Blake tries to establish his pro-GTA thesis with a laughably facetious hypothetical situation: play the game and then see if you steal a car. Here’s where his thinking gets so self-nullifying that one wonders why he even bothered. First, he spends seven paragraphs developing and lauding this little idea before he reverses and admits, “But no doubt you’re already prepared to question the conclusions of the test because you realize that proving you aren’t susceptible to such media effects isn’t the same as proving that other people won’t be.”
So now that he’s completely negated the meaning of a substantial portion of his writing, he turns around and stabs that new assertion in the back: “You sound like a racist. You sound like a sexist. You sound like a paternalistic bigot.” Wow, Bill, like I said, not too many shades of gray in your world, are there? The bald falsity of this argument is obvious: nobody claims to be “immune” to media effects because of their race or gender (or implies that anyone else is susceptible because of theirs). However, mental and social development, as well as any number of community norms, do form the kinds of character that either do or don’t allow the media to have too much sway over people’s lives. Denying that is a pretty cheap cop out from having a real discussion.
Blake ends his narcissistic tirade with a plea to approach video games with the tools of literary criticism, not “media effects.” There’s a red herring if I ever saw one. His two references to the furor over Joyce’s Ulysses are about as appropriate as trying to exonerate Paris Hilton’s behavior because, you know, Hester Prynne was a bit too much put upon.

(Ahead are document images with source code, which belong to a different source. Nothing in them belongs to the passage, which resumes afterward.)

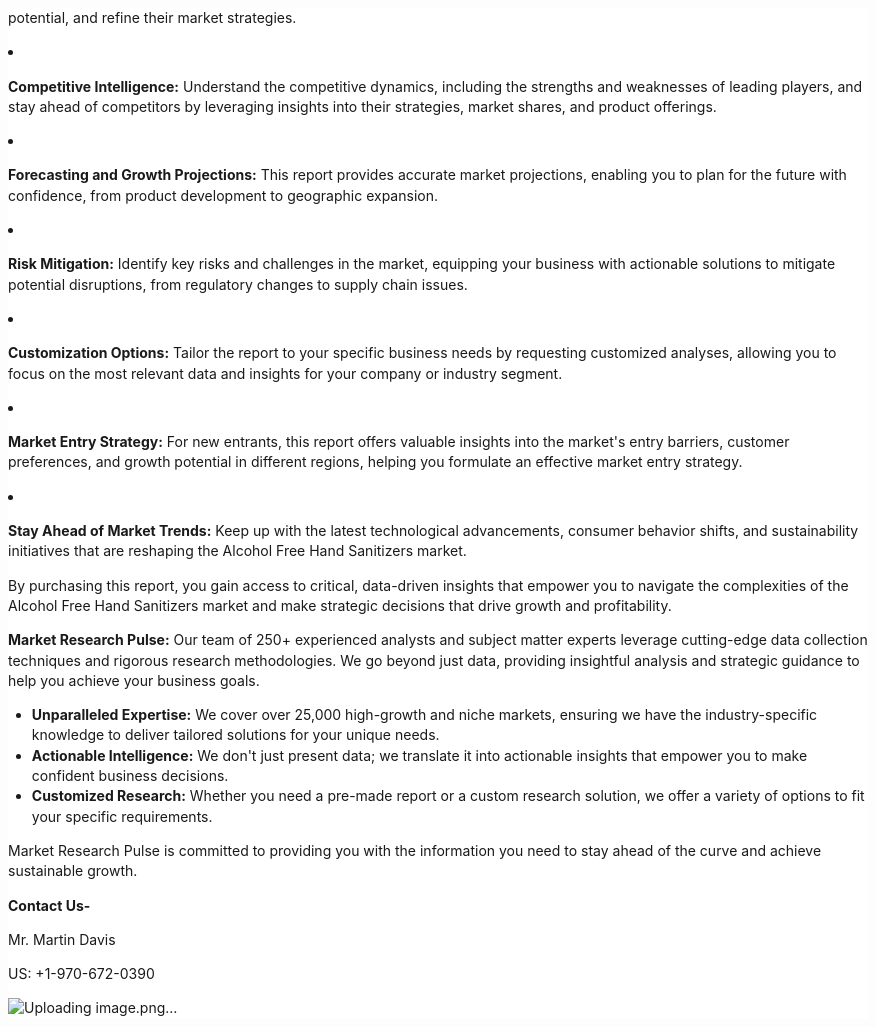potential, and refine their market strategies.</p></li><li><p><strong>Competitive Intelligence:</strong> Understand the competitive dynamics, including the strengths and weaknesses of leading players, and stay ahead of competitors by leveraging insights into their strategies, market shares, and product offerings.</p></li><li><p><strong>Forecasting and Growth Projections:</strong> This report provides accurate market projections, enabling you to plan for the future with confidence, from product development to geographic expansion.</p></li><li><p><strong>Risk Mitigation:</strong> Identify key risks and challenges in the market, equipping your business with actionable solutions to mitigate potential disruptions, from regulatory changes to supply chain issues.</p></li><li><p><strong>Customization Options:</strong> Tailor the report to your specific business needs by requesting customized analyses, allowing you to focus on the most relevant data and insights for your company or industry segment.</p></li><li><p><strong>Market Entry Strategy:</strong> For new entrants, this report offers valuable insights into the market's entry barriers, customer preferences, and growth potential in different regions, helping you formulate an effective market entry strategy.</p></li><li><p><strong>Stay Ahead of Market Trends:</strong> Keep up with the latest technological advancements, consumer behavior shifts, and sustainability initiatives that are reshaping the Alcohol Free Hand Sanitizers market.</p></li></ol><p>By purchasing this report, you gain access to critical, data-driven insights that empower you to navigate the complexities of the Alcohol Free Hand Sanitizers market and make strategic decisions that drive growth and profitability.</p><p><strong>Market Research Pulse:</strong>&nbsp;Our team of 250+ experienced analysts and subject matter experts leverage cutting-edge data collection techniques and rigorous research methodologies. We go beyond just data, providing insightful analysis and strategic guidance to help you achieve your business goals.</p><ul><li><strong>Unparalleled Expertise:</strong>&nbsp;We cover over 25,000 high-growth and niche markets, ensuring we have the industry-specific knowledge to deliver tailored solutions for your unique needs.</li><li><strong>Actionable Intelligence:</strong>&nbsp;We don't just present data; we translate it into actionable insights that empower you to make confident business decisions.</li><li><strong>Customized Research:</strong>&nbsp;Whether you need a pre-made report or a custom research solution, we offer a variety of options to fit your specific requirements.</li></ul><p>Market Research Pulse is committed to providing you with the information you need to stay ahead of the curve and achieve sustainable growth.</p><p><strong>Contact Us-</strong></p><p>Mr. Martin Davis</p><p>US: +1-970-672-0390</p>
![Uploading image.png…]()
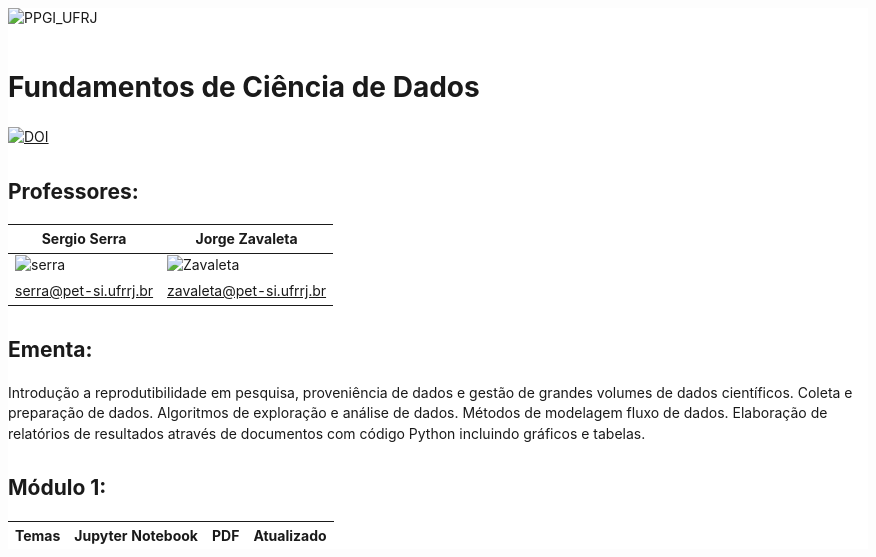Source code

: ![PPGI_UFRJ](imagens/ppgi-ufrj.png)
# Fundamentos de Ciência de Dados
[![DOI](https://zenodo.org/badge/335308405.svg)](https://zenodo.org/badge/latestdoi/335308405)

## Professores:

Sergio Serra                  | Jorge Zavaleta
------------------------------|--------------------------------|
 ![serra](imagens/serra.png) | ![Zavaleta](imagens/zavaleta.png)
[serra@pet-si.ufrrj.br](mailto:serra@pet-si.ufrrj.br) | [zavaleta@pet-si.ufrrj.br](zavaleta@pet-si.ufrrj.br)

## Ementa:
Introdução a reprodutibilidade em pesquisa, proveniência de dados e gestão de grandes volumes de dados científicos. Coleta e preparação de dados. Algoritmos de exploração e análise de dados. Métodos de modelagem fluxo de dados. Elaboração de relatórios de resultados através de documentos com código Python incluindo gráficos e tabelas.


## Módulo 1:

| Temas                        |        Jupyter Notebook     |  PDF          | Atualizado |
|:-----------------------------|:---------------------------:|:-------------:|:---:|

The moral of the story: just because something is contrarian doesn’t mean it’s right. Sometimes the conventional wisdom–in this case, that video games have a significant harmful effect on our society, especially our youth;a trend that we are largely ignoring–is dead on. Alas, perilously so.
Several years ago, I and some colleagues had a conference with a mother whose son was having trouble in school, partly because he played eight to ten hours of video games a day and had trouble sleeping at night because, when he closed his eyes, all he could imagine were the violent images of the games he’d played that day. We all implored the mother to take his games away. She looked deep in thought for a minute, then told us that she had spent $300 on those games, and didn’t want to waste them.
Like millions of others who grew up in the 80’s, I had a Nintendo. I had a few other systems as the 90’s waxed strong. By the time I was in high school, however, my habits had become detrimental to any kind of social or academic success. I can’t believe how lucky I was to be able to take those machines to a local store and sell them and never look back.
So should everybody who owns video games get rid of them? Are all gamers a bunch of zombies with mush for brains? No, of course not. But given the obvious information we now have, our lack of concern and control regarding what could be a simple pastime is alarming. Three or four hours a week is a hobby; ten hours–or more–is a raging addiction. Video games are not inherently evil, but quality and moderation have gone the way of the dodo when they’re needed now more than ever.